> _GIVEN TASK 1_
Answer these questions from the passage on JOBS Act crowdfunding below.
(a) What was the median amount raised by the companies visited on the Startup Tour in 2010?
(b) When was the JOBS Act signed into law?
(c) What date appears above the column's opening paragraph?
> _GIVEN TASK 2_
Print everything in the passage on JOBS Act crowdfunding from "So typical KickStarter" down to "designed to serve.".

> _SUPPLIED PASSAGE_
□ □ □ □ □

With every new law, new regulations, new government jobs, new crony requirements, long extended approval time, if any, and tons of forms, paperwork and rewriting forms. Costly in time, productivity and efficiency, not to mention costly to real job creation.
How man jobs lost has Obama taken credit for? m/r
"On our Startup Tour in 2010 we visited companies that had raised from no money at all up to $70 million, but the median raised was $40,000. If regulated equity crowdfunding requires a portal and a broker-dealer, and broker-dealer fees and revenue expectations are based on $700,000 deals, there is reason to believe they won’t bother at all with $40,000 opportunities.
So typical KickStarter deals won’t naturally transfer to equity crowdfunding and the vast majority of startup founders won’t receive any help at all from the JOBS Act."
JOBS Act crowdfunding is unlikely to help most startups - I, Cringely
November 17th, 2012
Earlier this year I wrote a series of columns about crowdfunding and the JOBS Act, which was signed into law last April with several goals, one of which was to help startups raise money from ordinary investors. Those columns were about the promise of crowdfunding and the JOBS Act while this one is about what progress has been made so far toward that end. For startups, alas, the news is not entirely good. Crowdfunding looks like it may not be available at all for the smaller, needier companies the law was supposedly designed to serve.

□ □ □ □ □

> _SUPPLIED INFORMATION_
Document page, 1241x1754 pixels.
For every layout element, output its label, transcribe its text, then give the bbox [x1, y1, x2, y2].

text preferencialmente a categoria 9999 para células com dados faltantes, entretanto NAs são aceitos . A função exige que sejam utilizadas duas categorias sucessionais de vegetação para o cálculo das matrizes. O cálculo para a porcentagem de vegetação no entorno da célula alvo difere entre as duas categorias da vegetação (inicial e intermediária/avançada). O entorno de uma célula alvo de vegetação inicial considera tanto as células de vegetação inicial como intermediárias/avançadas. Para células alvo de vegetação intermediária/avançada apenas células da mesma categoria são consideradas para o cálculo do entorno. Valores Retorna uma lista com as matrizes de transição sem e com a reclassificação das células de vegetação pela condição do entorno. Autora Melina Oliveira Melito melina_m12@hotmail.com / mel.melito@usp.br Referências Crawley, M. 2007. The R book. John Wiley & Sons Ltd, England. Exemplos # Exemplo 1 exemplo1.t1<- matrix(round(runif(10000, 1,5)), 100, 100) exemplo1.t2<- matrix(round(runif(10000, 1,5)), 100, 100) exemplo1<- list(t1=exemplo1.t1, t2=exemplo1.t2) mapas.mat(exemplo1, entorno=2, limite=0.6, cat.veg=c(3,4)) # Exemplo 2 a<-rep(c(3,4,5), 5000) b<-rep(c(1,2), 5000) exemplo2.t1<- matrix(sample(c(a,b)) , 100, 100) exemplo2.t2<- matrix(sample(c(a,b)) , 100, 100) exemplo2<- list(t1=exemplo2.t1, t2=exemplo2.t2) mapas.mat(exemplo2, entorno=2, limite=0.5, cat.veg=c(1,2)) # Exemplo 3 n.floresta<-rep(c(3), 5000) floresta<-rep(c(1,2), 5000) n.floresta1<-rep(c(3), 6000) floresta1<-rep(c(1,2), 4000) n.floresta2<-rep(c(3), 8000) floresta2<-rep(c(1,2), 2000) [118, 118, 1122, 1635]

□ □ □ □ □

> _REPLY 1_
(a) $40,000
(b) Last April
(c) November 17th, 2012

> _REPLY 2_
So typical KickStarter deals won’t naturally transfer to equity crowdfunding and the vast majority of startup founders won’t receive any help at all from the JOBS Act."
JOBS Act crowdfunding is unlikely to help most startups - I, Cringely
November 17th, 2012
Earlier this year I wrote a series of columns about crowdfunding and the JOBS Act, which was signed into law last April with several goals, one of which was to help startups raise money from ordinary investors. Those columns were about the promise of crowdfunding and the JOBS Act while this one is about what progress has been made so far toward that end. For startups, alas, the news is not entirely good. Crowdfunding looks like it may not be available at all for the smaller, needier companies the law was supposedly designed to serve.